Problem to work on
Reproduce every line of the listing below word for word, omitting the pictures.

Data entries
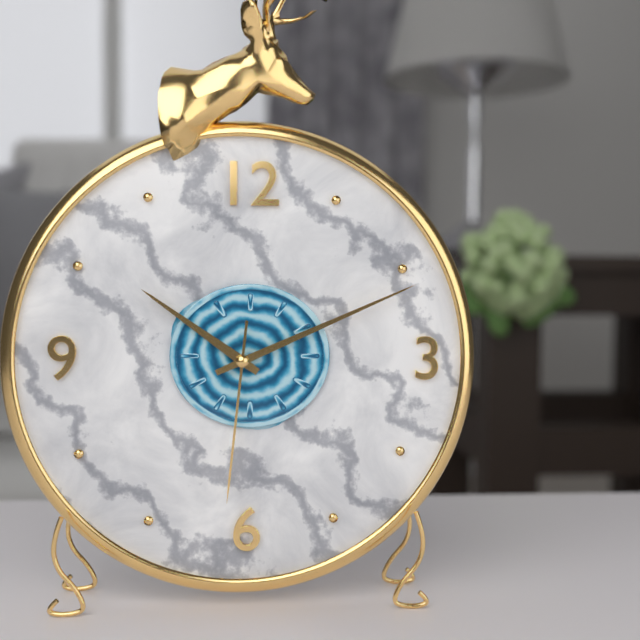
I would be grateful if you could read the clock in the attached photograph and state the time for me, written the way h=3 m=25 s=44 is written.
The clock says h=10 m=11 s=31
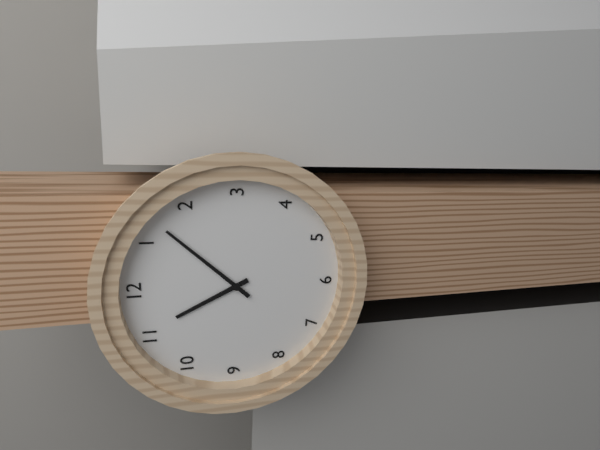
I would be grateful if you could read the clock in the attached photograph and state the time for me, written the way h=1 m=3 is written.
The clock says h=11 m=7
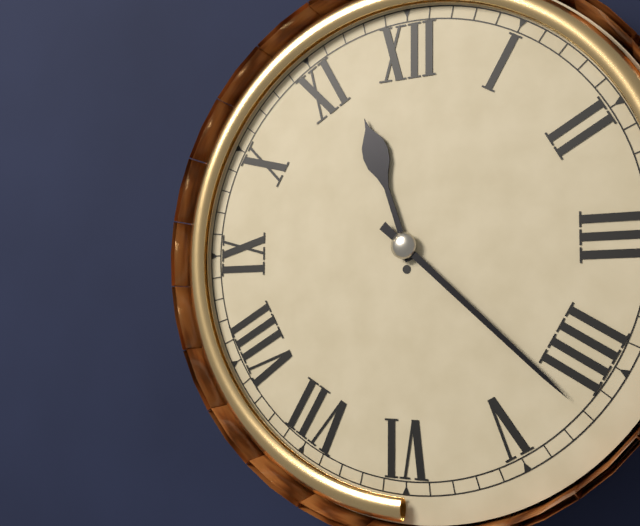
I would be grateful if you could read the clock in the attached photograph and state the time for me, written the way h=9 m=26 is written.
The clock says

Result
I would be grateful if you could read the clock in the attached photograph and state the time for me, written the way h=3 m=25 s=44 is written.
The clock says h=10 m=11 s=31
I would be grateful if you could read the clock in the attached photograph and state the time for me, written the way h=1 m=3 is written.
The clock says h=11 m=7
I would be grateful if you could read the clock in the attached photograph and state the time for me, written the way h=9 m=26 is written.
The clock says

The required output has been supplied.